Secondary structure of the nascent chain as regulatory element for translocation into the endoplasmic reticulum; mechanisms and pathophysiological relevance

新生链的二级结构作为易位到内质网的调节元件；

• 批准号: 408017424
• 负责人: Professor Dr. Jörg Tatzelt
• 金额: --
• 依托单位: Abteilung für Biochemie Neurodegenerativer Erkrankungen
• 依托单位国家: 德国
• 项目类别: Research Grants
• 财政年份: 2018
• 资助国家: 德国
• 起止时间: 2017-12-31 至 2021-12-31
• 项目状态: 已结题
• 来源: https://gepris.dfg.de/gepris/projekt/408017424?language=en
• 关键词: Secondary; structure; nascent; chain; regulatory

Around 25-30% of all proteins synthesized in the cytosol of eukaryotic cells are integrated into the plasma membrane or are secreted. Membrane integration and import into the lumen of the endoplasmic reticulum (ER) is mainly mediated by a heterotrimeric membrane protein complex called Sec61 complex, which is homologous to the SecY complex in bacteria. A major fraction of secretory proteins contains N-terminal signal peptides that mediate transport of the nascent chain to the Sec61 translocon and initiate translocation into the ER lumen. Failure to deliver secretory or membrane proteins to the ER can have fatal consequences. First, these proteins do not reach their final destination (loss of their physiological function) and second, they may form cytosolic aggregates with toxic activities based on the presence of hydrophobic domains (gain of toxic function). For example, mislocalization of the cellular prion protein to the cytosol can induce neuronal cell death in transgenic mice and mammalian cell culture models. Thus, quality control pathways have evolved to eliminate mistargeted proteins. Our work revealed an intrinsic impairment of the Sec61/SecY complex of eukaryotes/bacteria to translocate secretory proteins that are entirely unstructured. The research proposal focusses on a detailed understanding of the mechanisms by which structural features of the polypeptide chain modulate the translocation process. In addition, pathophysiological consequences of a defective ER import will be addressed. Specifically, we will investigate pathways that enable the mammalian translocon to translocate client proteins with extended unstructured domains and study a deregulated translocation during stress and in cells propagating neurotoxic protein conformers. Finally, we will investigate the fate of non-translocated secretory proteins to evaluate the impact of an uncleaved signal peptide on degradation, subsequent trafficking and cytotoxic activity. The experimental approaches include in vitro assays,bacterial, yeast and mammalian cell culture models, including primary neurons, and mouse models of neurodegenerative diseases.
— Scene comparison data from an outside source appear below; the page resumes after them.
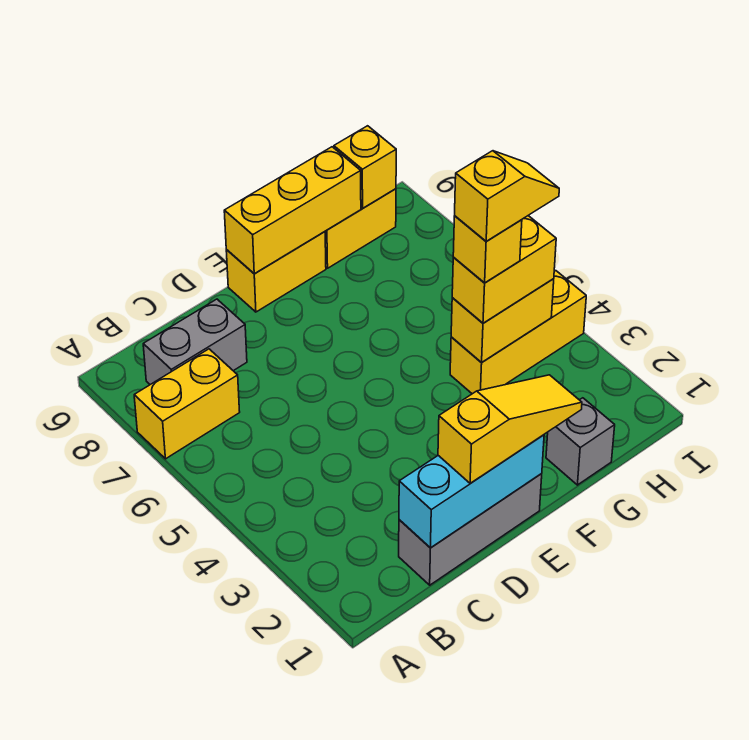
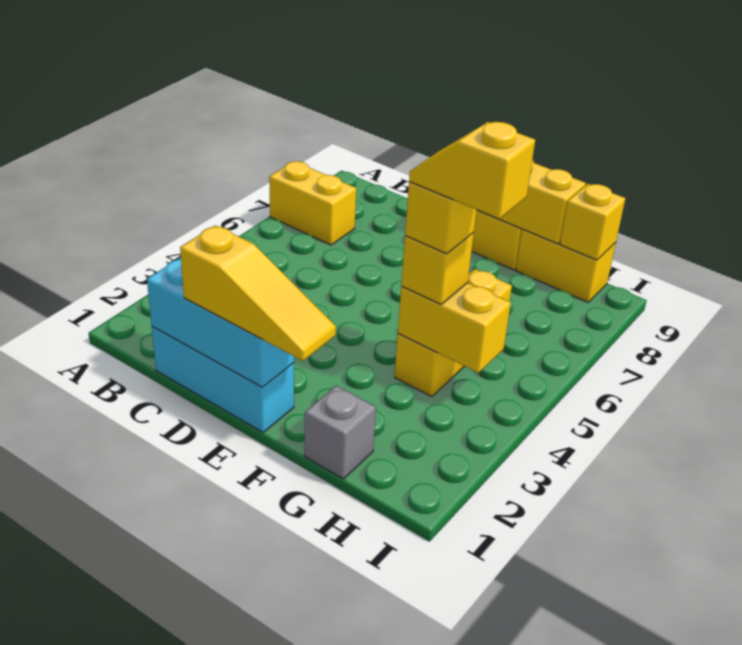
grey 1x2 brick [143,299,247,385] -> none
grey 1x3 brick [399,474,542,585] -> cyan 1x3 brick [152,327,294,432]
yellow 1x3 brick [450,271,586,394] -> yellow 1x3 brick turned to [395,269,512,397]
yellow 1x2 brick [452,216,556,323] -> yellow 1x1 brick [401,233,474,304]
yellow 1x2 slope [455,151,559,241] -> yellow 1x2 slope turned to [409,122,535,219]

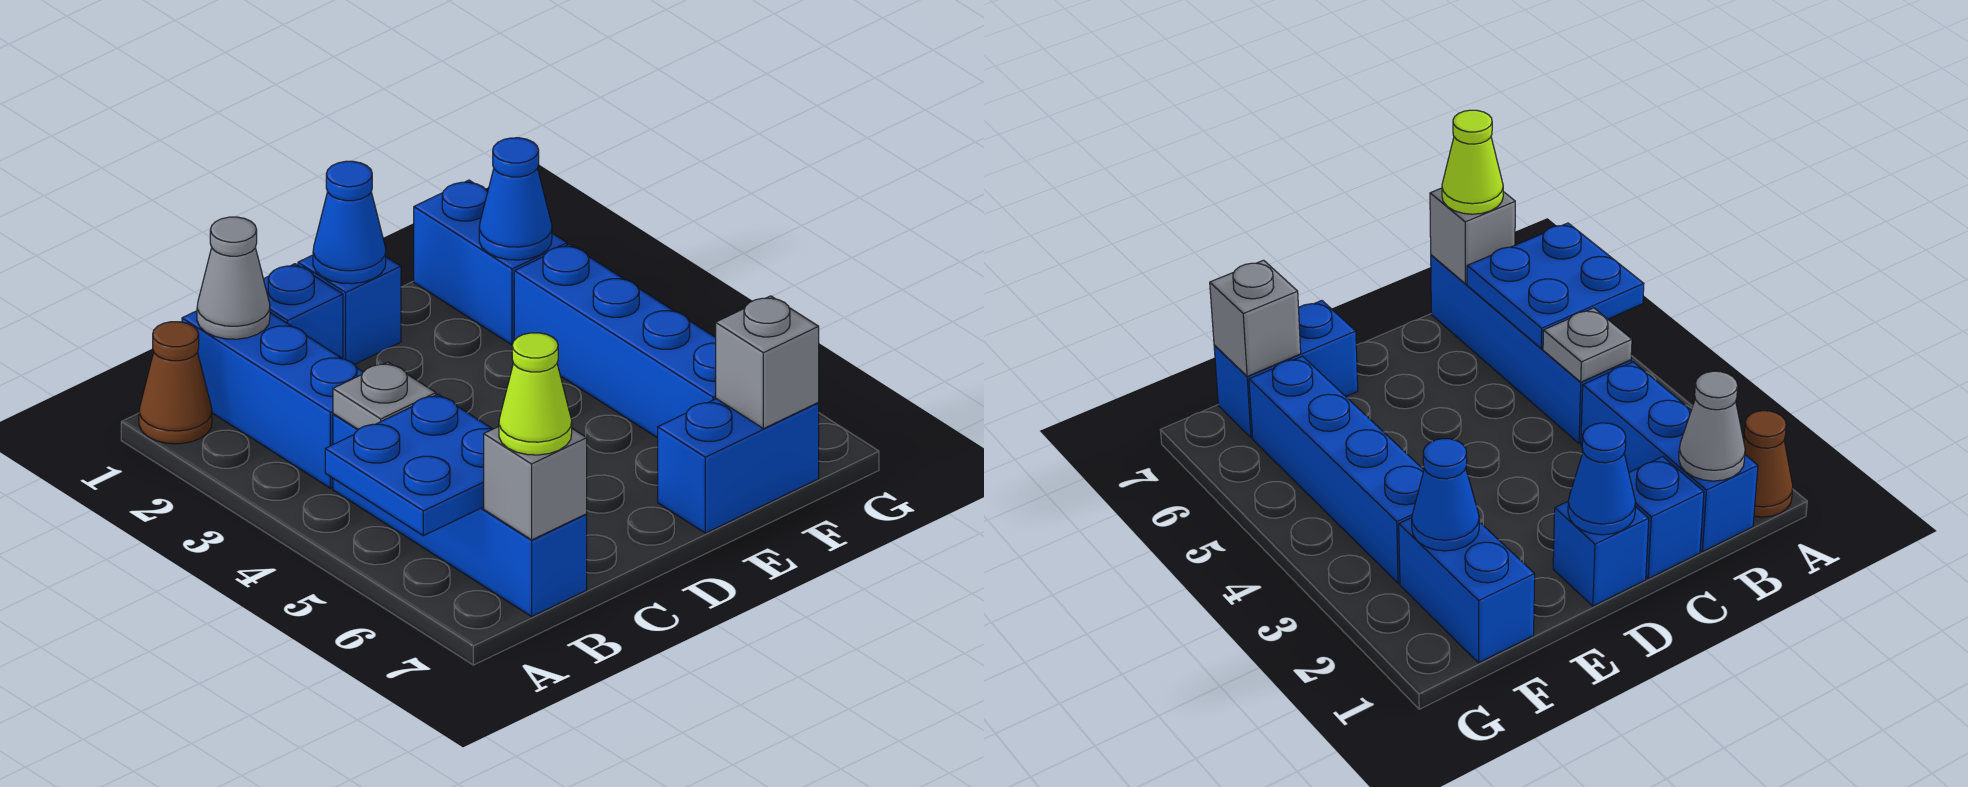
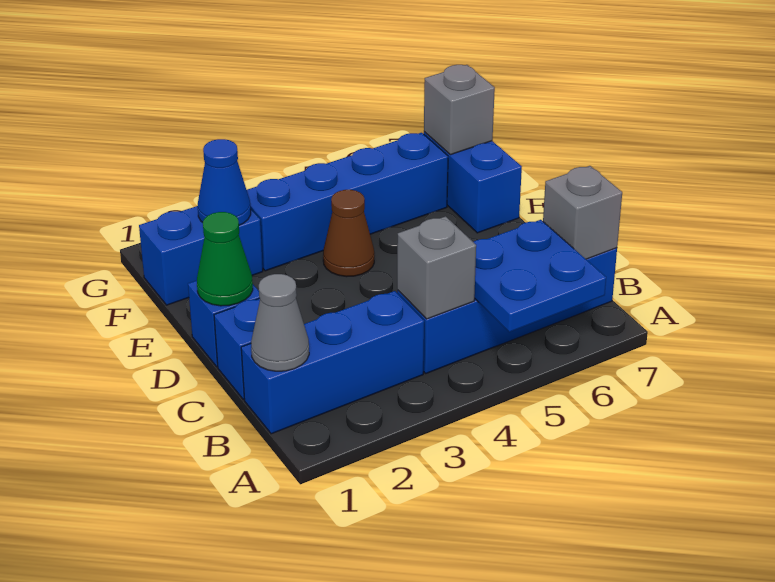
brown 1x1 cone [139,322,212,444] -> brown 1x1 cone moved to [323,190,374,277]
grey 1x1 plate [333,362,436,429] -> grey 1x1 brick [397,216,476,319]
lime 1x1 cone [499,333,572,455] -> none
blue 1x1 cone [313,161,386,284] -> green 1x1 cone [197,212,253,306]

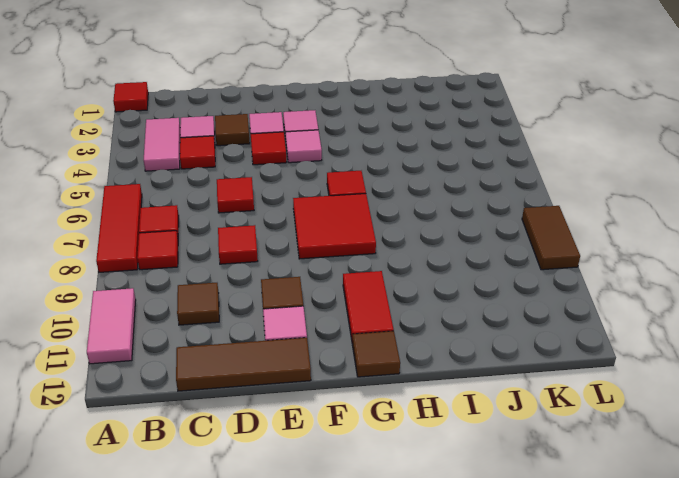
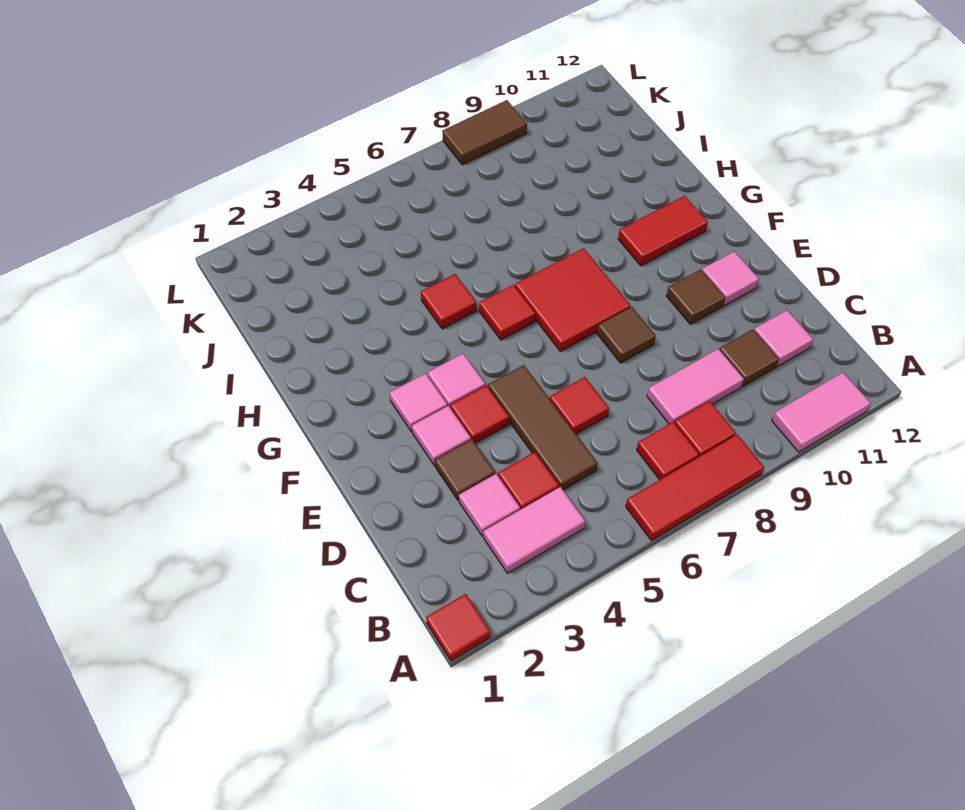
none -> pink 1x2 tile [647,349,744,424]
none -> pink 1x1 tile [754,310,813,366]
brown 1x3 tile [176,338,311,391] -> brown 1x3 tile moved to [488,365,597,490]
red 1x1 tile [218,225,258,264] -> red 1x1 tile moved to [421,274,477,329]
brown 1x1 tile [352,331,400,377] -> brown 1x1 tile moved to [597,307,656,363]

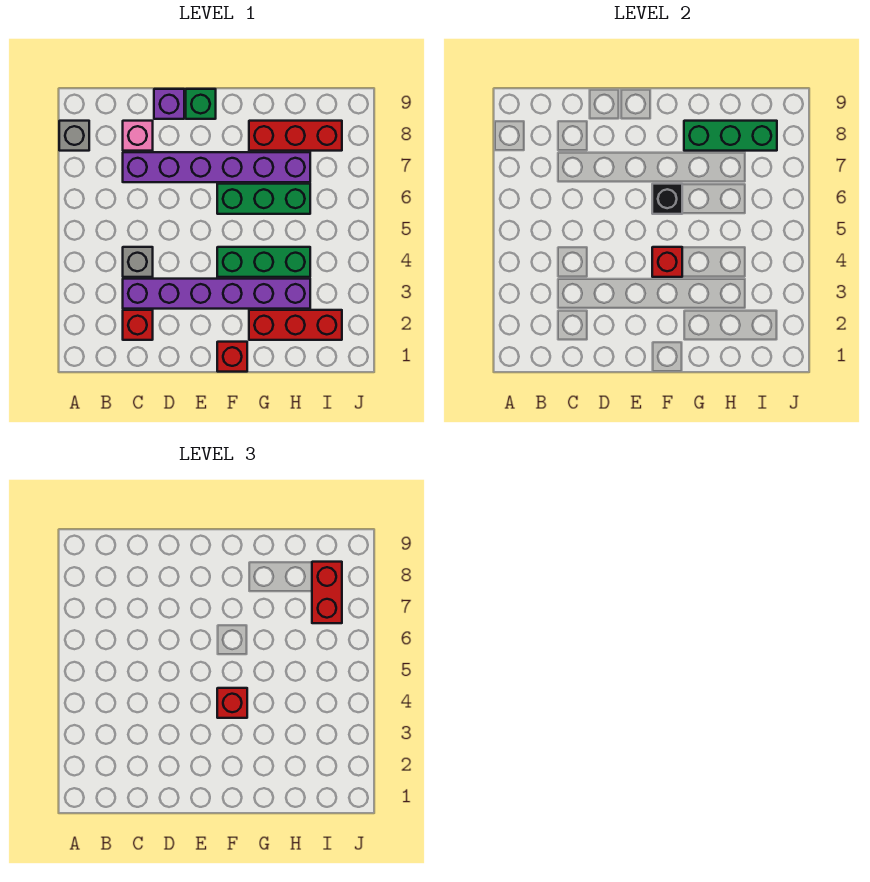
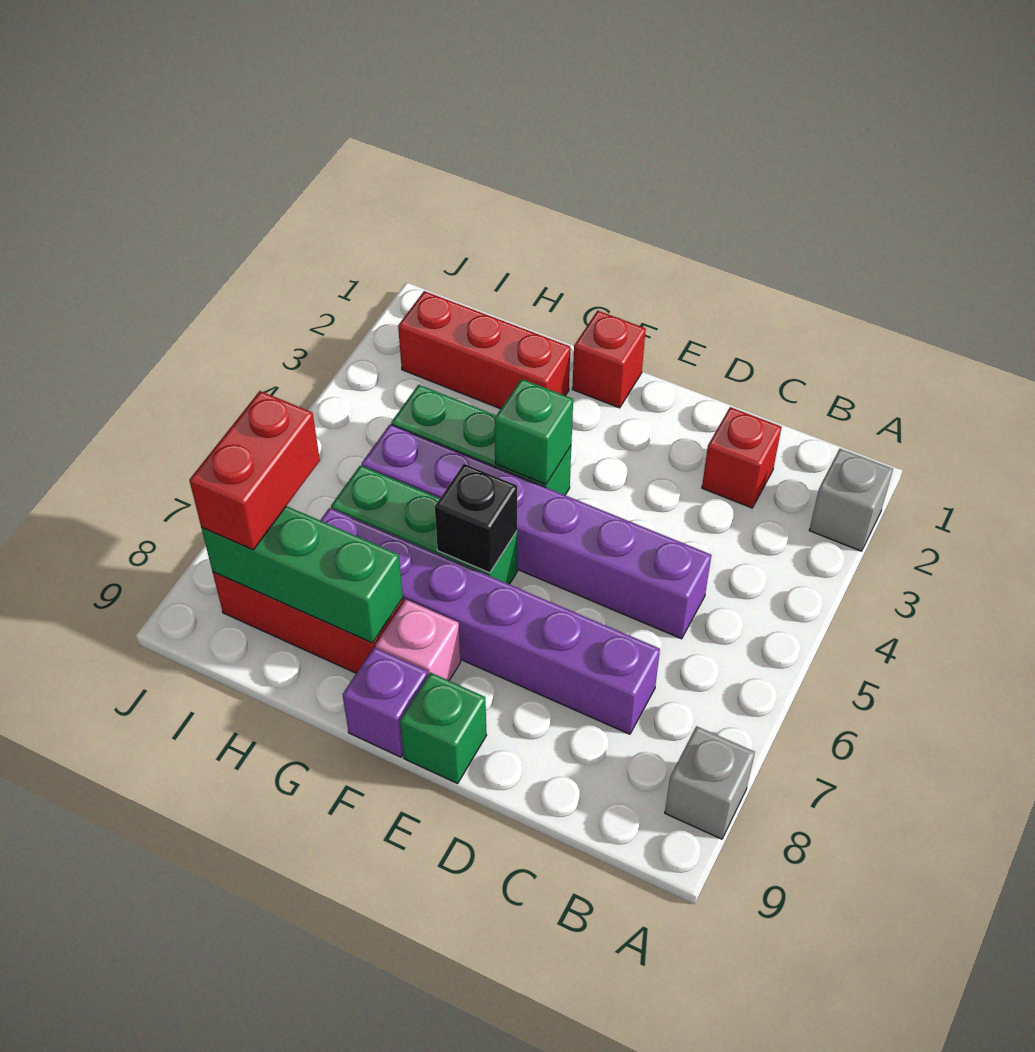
purple 1x6 brick [123,279,310,309] -> purple 1x6 brick moved to [362,424,711,639]
grey 1x1 brick [123,247,153,277] -> grey 1x1 brick moved to [809,449,893,551]
pink 1x1 brick [123,121,153,151] -> pink 1x1 brick moved to [375,600,461,680]
purple 1x1 brick [154,89,184,119] -> purple 1x1 brick moved to [343,647,428,757]
red 1x1 brick [652,247,682,277] -> green 1x1 brick [494,379,573,484]
red 1x1 brick [217,688,247,718] -> none

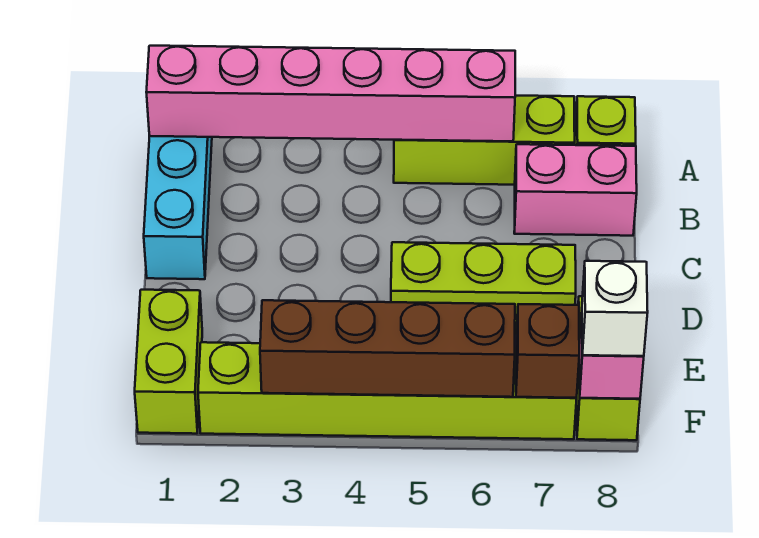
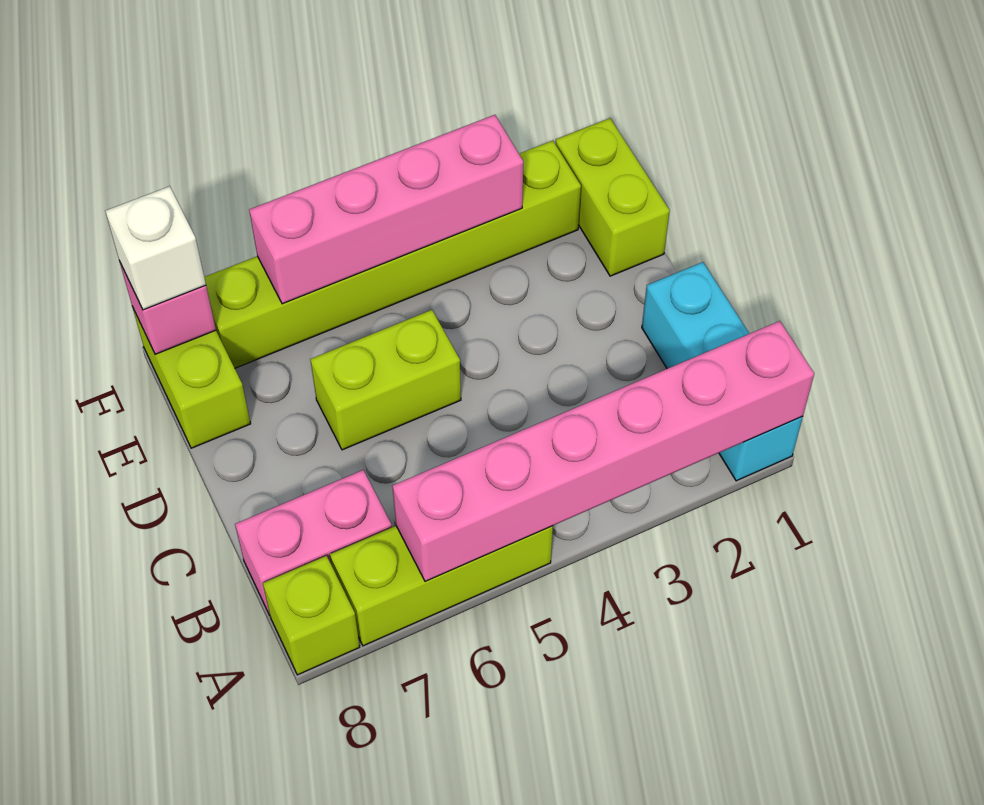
lime 1x3 brick [391,242,576,335] -> lime 1x2 brick [310,310,461,450]
brown 1x4 brick [260,300,515,397] -> pink 1x4 brick [249,115,523,304]
brown 1x1 brick [516,304,579,398] -> none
在真核细胞的胞质溶胶中合成的所有蛋白质的约25-30%整合到质膜中或被分泌。膜整合和输入到内质网（ER）的内腔中主要是由异源三聚体膜蛋白复合物（称为Sec 61复合物）介导的，该复合物与细菌中的SecY复合物同源。分泌蛋白的主要部分含有N-末端信号肽，其介导新生链向Sec 61易位子的转运并启动易位进入ER腔。未能将分泌蛋白或膜蛋白递送到ER可能具有致命的后果。首先，这些蛋白质不会到达其最终目的地（失去其生理功能），其次，它们可能会基于疏水性结构域的存在而形成具有毒性活性的胞浆聚集体（获得毒性功能）。例如，在转基因小鼠和哺乳动物细胞培养模型中，细胞朊病毒蛋白到胞质溶胶的错误定位可诱导神经元细胞死亡。因此，质量控制途径已经发展到消除错误的蛋白质。我们的工作揭示了真核生物/细菌的Sec 61/SecY复合物的内在损伤，以转运完全非结构化的分泌蛋白。该研究计划侧重于详细了解多肽链结构特征调节易位过程的机制。此外，一个有缺陷的ER进口的病理生理后果将得到解决。具体来说，我们将调查的途径，使哺乳动物translocon易位客户端蛋白与扩展的非结构化结构域和研究的失调易位过程中的压力和细胞繁殖神经毒性蛋白构象。最后，我们将研究非易位分泌蛋白的命运，以评估未切割的信号肽对降解，随后的贩运和细胞毒活性的影响。实验方法包括体外试验，细菌，酵母和哺乳动物细胞培养模型，包括原代神经元，和神经退行性疾病的小鼠模型。